The health authorities telephoned me and wanted to know about it. I did not tell them what I had done, but simply said that in my estimation the child was thoroughly inoculated against diphtheria.
So I have used Variolinum as well as Typhoid and Diphtherinum in that way. As Dr Hubbard says, we have all used them where we think there lies tuberculosis, some syphilis or some gonorrhoea (and some of
those lie under all of us). We cannot help it. It is somewhere around, and many times an intercurrent of one of those nosodes helps a lot. Dr Van Norden: Dr Allen used to tell us that when people were weak they got tired easily, and where you could not get results with other remedies. Tuberculinum would often do the work. I have followed that out many times in practice and have almost invariably found it to work. Dr McLaren: Variolinum will cure smallpox, and it will prevent you from getting smallpox - I have tried it out. I was called to see a man suffering from smallpox who had three children, and they all lived in a very small house. The three children had never been vaccinated and were exposed to the disease. I gave them all Variolinum. The eldest child had smallpox pustules without any pus in them, and only one day of fever: the second child had one day of fever and one or two fleeting nodules or pink spots, and the third child had nothing at all.
Dr Knerr: I have always used Variolinum to prevent smallpox. I had the peculiar case of a woman of about fifty to whom 1 gave it and she promptly developed a beautiful pustule on her right arm. It was during an epidemic, and she never had any further symptoms.

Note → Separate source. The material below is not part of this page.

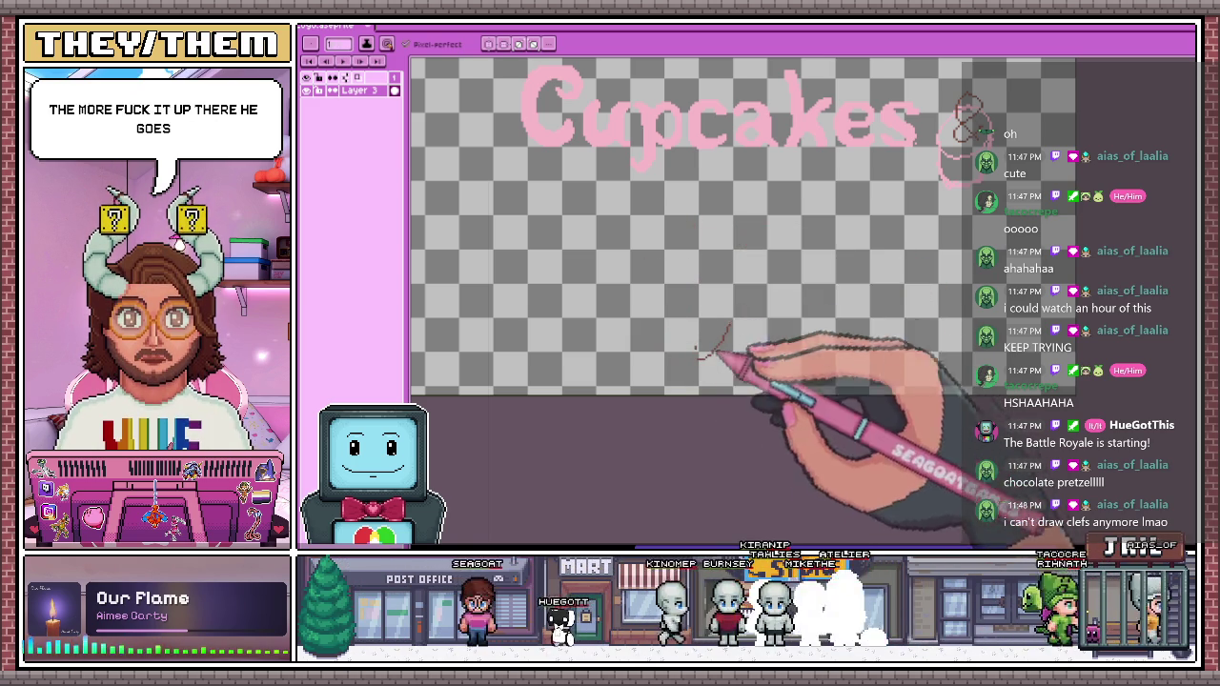
{"action": "left_click_drag", "start_coordinate": [714, 354], "coordinate": [790, 258]}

Separate to this, it is known that the constituents of saliva include the sulphur cyanide of potassium. It was discovered in an epidemic in Philadelphia that where silver plating was done, where they used the cyanide of potassium, no cases of smallpox occurred at all among the workers. This started Dr Hering to investigate the cases in the smallpox hospital in Philadelphia. He examined their saliva, and found that the cyanide had left the saliva, but he found it in the pustules. As soon as the patients got better the cyanide left the pustules and went back to the saliva.
This led him to use the sulphur cyanide of potassium in liquid form. When sprinkled around on the sheets in the sick rooms, it had the effect that there never was another case that did that.

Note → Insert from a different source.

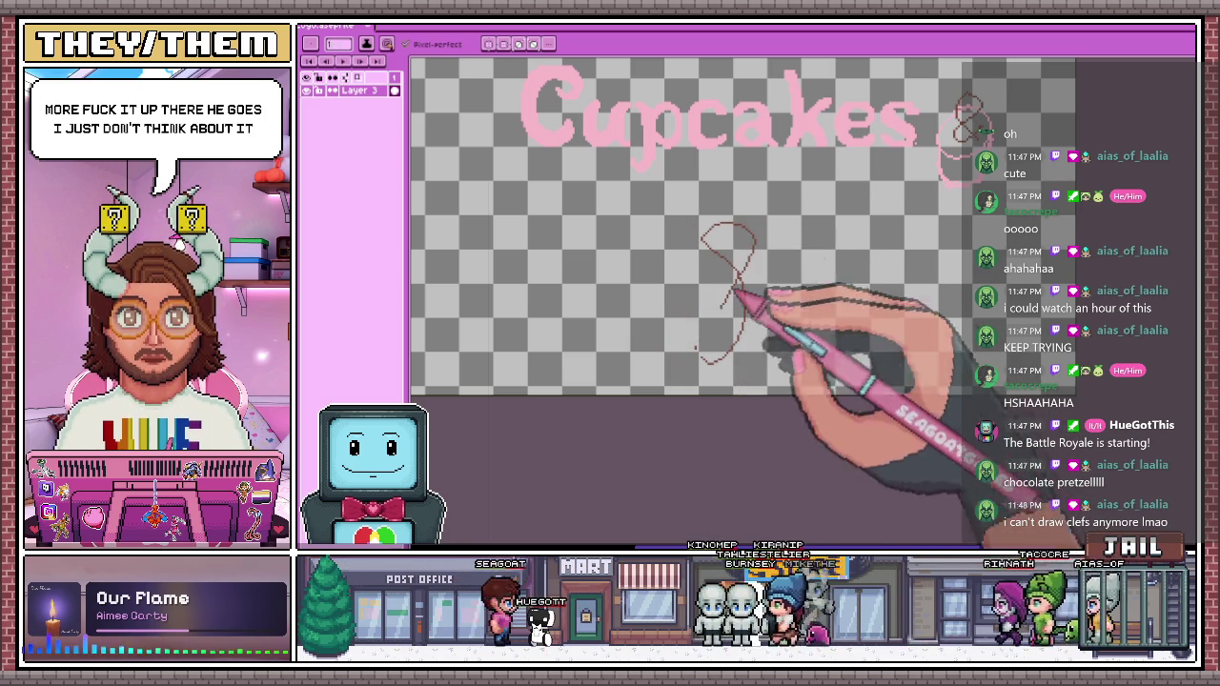
{"action": "key", "text": "ctrl+z"}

Then Dr Hering wished to find a remedy from a plant. He thought a plant that contained the sulphur cyanide of potassium would yield the remedy, and he found it in the black mustard. Sinapis nigra.

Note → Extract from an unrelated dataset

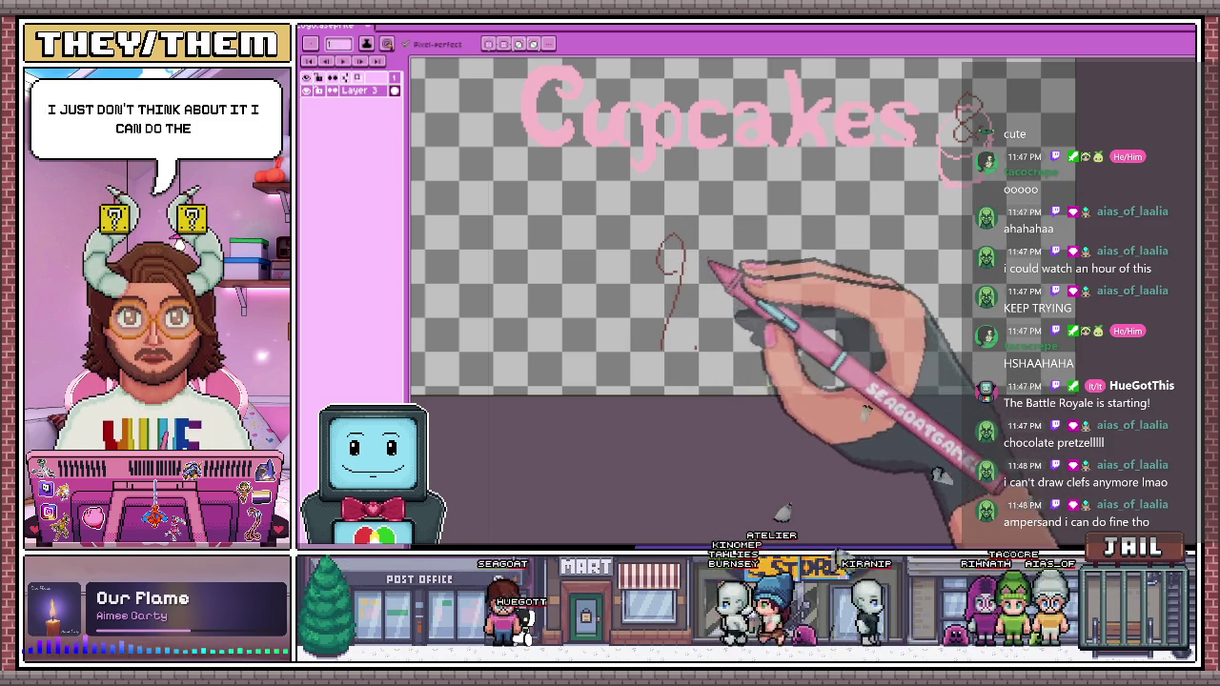
{"action": "mouse_move", "coordinate": [662, 345]}
{"action": "left_mouse_down"}
{"action": "mouse_move", "coordinate": [693, 232]}
{"action": "mouse_move", "coordinate": [724, 324]}
{"action": "left_mouse_up"}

Dr Hubbard: I agree with Dr Lewandowski that the remedies which come out sixth or seventh in the repertory, if they are rare ones that stand high, are extremely important. 1 am more likely to give the one that comes out No. 3 than the one that comes out No. 1.
I personally hope we take every case according to Dr Spalding's wonderful method, in that we should consider which of the nosodes of
the fundamental miasms are most closely related to that case. We know that the remedies are grouped around the miasmatic divisions, and we should have a care to remember that in our selection of the remedy.
Dr Farrington was right when he said that my cases were chronic rather than acute, but they were in the acute stage at the moment. After all. I suppose every case is really chronic, no matter how acute it seems.